_Your instructions_. Copy every entry exactly, but skip the pictures.

___ Records supplied

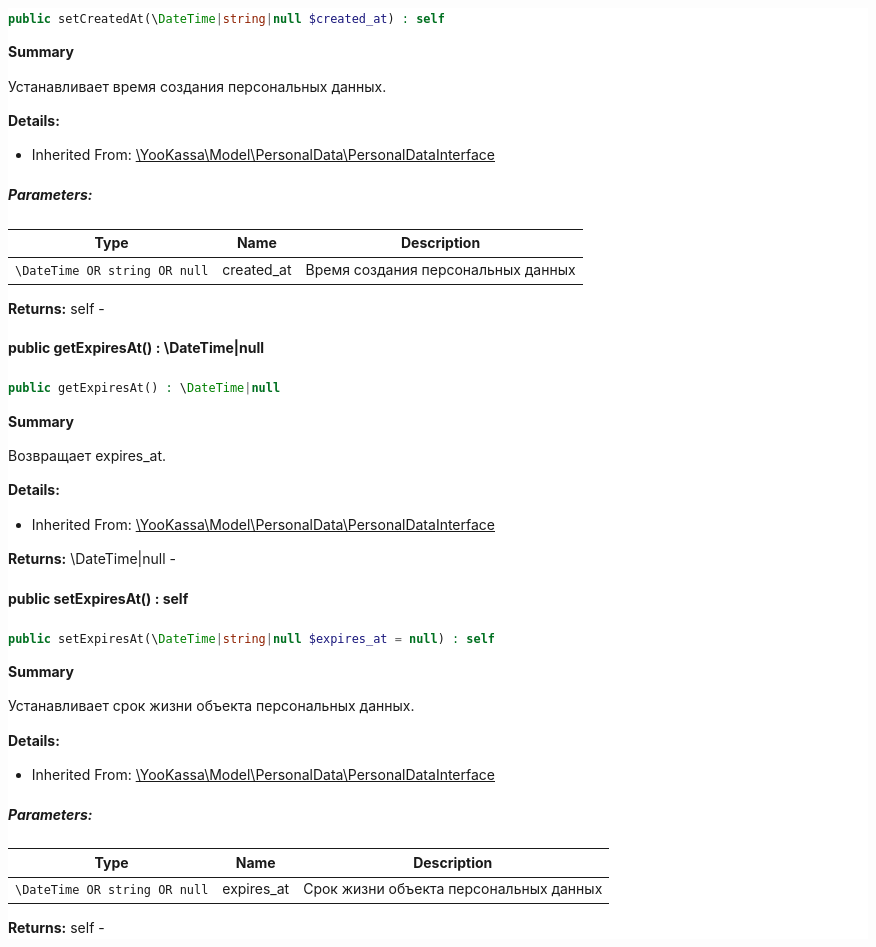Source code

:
 ```php
public setCreatedAt(\DateTime|string|null $created_at) : self
```

**Summary**

Устанавливает время создания персональных данных.

**Details:**
* Inherited From: [\YooKassa\Model\PersonalData\PersonalDataInterface](../classes/YooKassa-Model-PersonalData-PersonalDataInterface.md)

##### Parameters:
| Type | Name | Description |
| ---- | ---- | ----------- |
| <code lang="php">\DateTime OR string OR null</code> | created_at  | Время создания персональных данных |

**Returns:** self - 


<a name="method_getExpiresAt" class="anchor"></a>
#### public getExpiresAt() : \DateTime|null

```php
public getExpiresAt() : \DateTime|null
```

**Summary**

Возвращает expires_at.

**Details:**
* Inherited From: [\YooKassa\Model\PersonalData\PersonalDataInterface](../classes/YooKassa-Model-PersonalData-PersonalDataInterface.md)

**Returns:** \DateTime|null - 


<a name="method_setExpiresAt" class="anchor"></a>
#### public setExpiresAt() : self

```php
public setExpiresAt(\DateTime|string|null $expires_at = null) : self
```

**Summary**

Устанавливает срок жизни объекта персональных данных.

**Details:**
* Inherited From: [\YooKassa\Model\PersonalData\PersonalDataInterface](../classes/YooKassa-Model-PersonalData-PersonalDataInterface.md)

##### Parameters:
| Type | Name | Description |
| ---- | ---- | ----------- |
| <code lang="php">\DateTime OR string OR null</code> | expires_at  | Срок жизни объекта персональных данных |

**Returns:** self -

______

_Output for this task_.
Source code

:
 ```php
public setCreatedAt(\DateTime|string|null $created_at) : self
```

**Summary**

Устанавливает время создания персональных данных.

**Details:**
* Inherited From: [\YooKassa\Model\PersonalData\PersonalDataInterface](../classes/YooKassa-Model-PersonalData-PersonalDataInterface.md)

##### Parameters:
| Type | Name | Description |
| ---- | ---- | ----------- |
| <code lang="php">\DateTime OR string OR null</code> | created_at  | Время создания персональных данных |

**Returns:** self - 


<a name="method_getExpiresAt" class="anchor"></a>
#### public getExpiresAt() : \DateTime|null

```php
public getExpiresAt() : \DateTime|null
```

**Summary**

Возвращает expires_at.

**Details:**
* Inherited From: [\YooKassa\Model\PersonalData\PersonalDataInterface](../classes/YooKassa-Model-PersonalData-PersonalDataInterface.md)

**Returns:** \DateTime|null - 


<a name="method_setExpiresAt" class="anchor"></a>
#### public setExpiresAt() : self

```php
public setExpiresAt(\DateTime|string|null $expires_at = null) : self
```

**Summary**

Устанавливает срок жизни объекта персональных данных.

**Details:**
* Inherited From: [\YooKassa\Model\PersonalData\PersonalDataInterface](../classes/YooKassa-Model-PersonalData-PersonalDataInterface.md)

##### Parameters:
| Type | Name | Description |
| ---- | ---- | ----------- |
| <code lang="php">\DateTime OR string OR null</code> | expires_at  | Срок жизни объекта персональных данных |

**Returns:** self -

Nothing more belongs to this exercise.